▶ _Usando as informações_
1. Segundo o texto sobre a greve dos bancários, quais bancos pressionaram os funcionários que aderiram ao movimento?
2. No texto sobre a greve dos bancários, por que Douglas Yamagata afirma que o movimento saiu vitorioso? Responda em uma a três frases.
3. Dê continuidade ao texto sobre a greve dos bancários a partir do ponto em que ele termina.

▶ _Texto para análise_

----------------

Pressão dos bancos marca 11º dia de greve

Três maiores instituições privadas do país tentaram incentivar os funcionários a furar o movimento

O décimo primeiro dia de greve dos bancários foi marcado por uma pressão dos três maiores bancos privados do país (Santander, Bradesco e Itaú) contra os funcionários que aderiram ao movimento. De acordo com Douglas Yamagata, presidente do Sindicato dos Bancários de Jundiaí e Região, as diretorias regionais tentaram intimidar os trabalhadores, incentivando-os a furar a greve. “Apesar dessa postura lamentável dos bancos, o movimento saiu vitorioso e o número de agências fechadas na região se manteve inalterado em relação à quinta-feira”, afirma.

----------------

▶ _Trecho dos dados_
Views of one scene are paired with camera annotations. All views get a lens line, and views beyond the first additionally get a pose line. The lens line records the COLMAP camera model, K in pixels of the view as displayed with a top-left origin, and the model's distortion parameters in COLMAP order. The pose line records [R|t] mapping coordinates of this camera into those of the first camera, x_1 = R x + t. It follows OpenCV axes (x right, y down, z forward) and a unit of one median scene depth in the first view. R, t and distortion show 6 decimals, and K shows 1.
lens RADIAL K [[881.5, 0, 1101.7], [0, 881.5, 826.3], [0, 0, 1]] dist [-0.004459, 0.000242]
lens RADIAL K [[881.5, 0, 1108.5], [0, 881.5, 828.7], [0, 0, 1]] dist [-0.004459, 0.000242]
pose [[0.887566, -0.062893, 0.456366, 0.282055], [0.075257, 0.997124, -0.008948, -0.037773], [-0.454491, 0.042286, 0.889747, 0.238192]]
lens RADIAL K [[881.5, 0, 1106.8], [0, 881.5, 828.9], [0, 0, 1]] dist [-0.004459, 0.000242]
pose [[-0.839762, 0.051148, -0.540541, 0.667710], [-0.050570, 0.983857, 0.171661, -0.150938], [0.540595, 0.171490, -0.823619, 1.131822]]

----------------

▶ _Respostas do exercício_
1. Santander, Bradesco e Itaú.

2. Porque, apesar da pressão dos bancos, o número de agências fechadas na região se manteve inalterado em relação à quinta-feira.

3.
Na quinta-feira à noite, a negociação entre a Fenaban e o Comando Nacional dos Bancários terminou sem sucesso, uma vez que a entidade que representa os bancos não apresentou uma nova oferta de reajuste. “Eles tentaram forçar a categoria a aceitar um aumento de 7% nos salários, o que não cobre sequer as perdas com a inflação. Essa proposta é inadmissível diante da lucratividade dos bancos, que faturaram R$ 30 bilhões em apenas seis meses, considerando apenas os cinco maiores”, ressalta Yamagata.

Em relação à pressão dos bancos, o sindicato orienta os trabalhadores a se manterem unidos e a não se sentirem intimidados. “Somente com a união da categoria é que vamos sair vitoriosos da campanha”, completa o presidente do sindicato local.

Reivindicações

Entre as reivindicações dos trabalhadores estão reajuste salarial de 14,78% (incluindo reposição da inflação mais 5% de aumento real), além de melhores condições de trabalho com o fim das metas abusivas e do assédio moral que adoecem os bancários. Mais informações no site do sindicato (www.bancariosjundiai.com.br).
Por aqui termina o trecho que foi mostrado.